Affected systems: Jed

History log#

  • 2023-12-13 09:35 we get a user report about errors on Jed with: No space left on device.
  • 2023-12-13 09:43 Sysadmin team member sees the report, checks our monitoring system, which does not show any anomalies, and proceeds to check the health of Jed manually.
  • 2023-12-13 09:45 Sysadmin team member finds that the /scratch storage is at 77%, but the filesystem inodes are near full (98%).
  • 2023-12-13 09:47 Rest of the sysadmin team is alerted and discusses possible mitigations.
  • 2023-12-13 10:00 A new clean-up policy is implemented and shared with the team.
  • 2023-12-13 10:04 The clean-up policy is started on Jed scratch.
  • 2023-12-13 10:25 All SCITAS users are notified via email about the possible disruption.
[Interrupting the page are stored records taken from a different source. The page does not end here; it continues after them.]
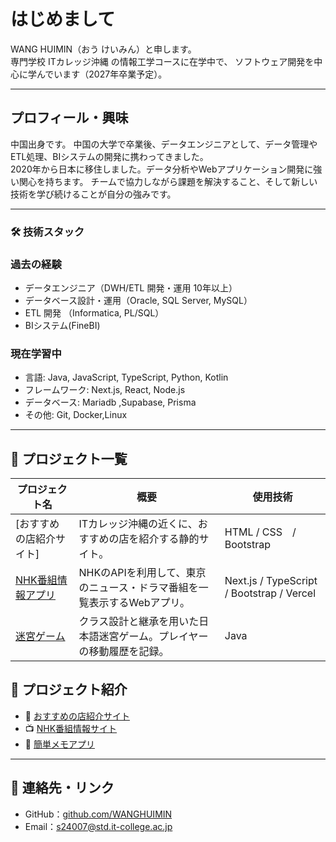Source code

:# はじめまして

WANG HUIMIN（おう けいみん）と申します。  
専門学校 ITカレッジ沖縄 の情報工学コースに在学中で、
ソフトウェア開発を中心に学んでいます（2027年卒業予定）。  

---
## プロフィール・興味

中国出身です。
中国の大学で卒業後、データエンジニアとして、データ管理やETL処理、BIシステムの開発に携わってきました。  
2020年から日本に移住しました。データ分析やWebアプリケーション開発に強い関心を持ちます。
チームで協力しながら課題を解決すること、そして新しい技術を学び続けることが自分の強みです。

---
### 🛠 技術スタック
### 過去の経験
- データエンジニア（DWH/ETL 開発・運用 10年以上）
- データベース設計・運用（Oracle, SQL Server, MySQL）  
- ETL 開発 （Informatica, PL/SQL） 
- BIシステム(FineBI)  

### 現在学習中
- 言語: Java, JavaScript, TypeScript, Python, Kotlin  
- フレームワーク: Next.js, React, Node.js  
- データベース: Mariadb ,Supabase, Prisma  
- その他: Git, Docker,Linux  

---
## 🧩 プロジェクト一覧

| プロジェクト名 |  概要 | 使用技術 |
|----------------|-----------|------|
| [おすすめの店紹介サイト]| ITカレッジ沖縄の近くに、おすすめの店を紹介する静的サイト。| HTML / CSS　/ Bootstrap |
| [NHK番組情報アプリ](https://web-app1-nhk.vercel.app/) | NHKのAPIを利用して、東京のニュース・ドラマ番組を一覧表示するWebアプリ。 | Next.js / TypeScript / Bootstrap / Vercel |
| [迷宮ゲーム](https://github.com/your-username/maze-game) | クラス設計と継承を用いた日本語迷宮ゲーム。プレイヤーの移動履歴を記録。 | Java |


## 📌 プロジェクト紹介  
- 🍞 [おすすめの店紹介サイト](https://github.com/itc-ss24007/My-Recommended-Shops-Website)  
- 📺 [NHK番組情報サイト](https://github.com/itc-ss24007/my_project_nhk)
- 📝 [簡単メモアプリ](https://github.com/username/memo-app)

---
## 🔗 連絡先・リンク

- GitHub：[github.com/WANGHUIMIN](https://github.com/itc-ss24007)
- Email：s24007@std.it-college.ac.jp


<!--
**itc-ss24007/itc-ss24007** is a ✨ _special_ ✨ repository because its `README.md` (this file) appears on your GitHub profile.

Here are some ideas to get you started:

- 🔭 I’m currently working on ...
- 🌱 I’m currently learning ...
- 👯 I’m looking to collaborate on ...
- 🤔 I’m looking for help with ...
- 💬 Ask me about ...
- 📫 How to reach me: ...
- 😄 Pronouns: ...
- ⚡ Fun fact: ...
-->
User-visible consequences#

Some users may have experienced an error such as: No space left on device when creating files or directories on Jed's scratch space.

Root causes#

  • Jed /scratch filesystem inodes reaching 100%. Two users had > 100M files, with one user having > 200M files.

Action items#

  • Improve monitoring system to detect scratch filesystem inodes filling up, in addition to our existing raw capacity monitoring.

Lessons Learned#

What went wrong#

  • We only found out about this issue when a user notified the team. Our monitoring system alerts to the storage capacity filling up, which does not detect running out of filesystem inodes.
  • No existing auto-remediation in place.

What went well#

  • The sysadmin team was able to swiftly identify and remediate the issue, which caused no cascading effects on the rest of the systems.

Where we got lucky#

  • The filesystem did not reach 100% for a very long time, meaning that the issues were likely not seen by most users.
  • The issue happened during working hours.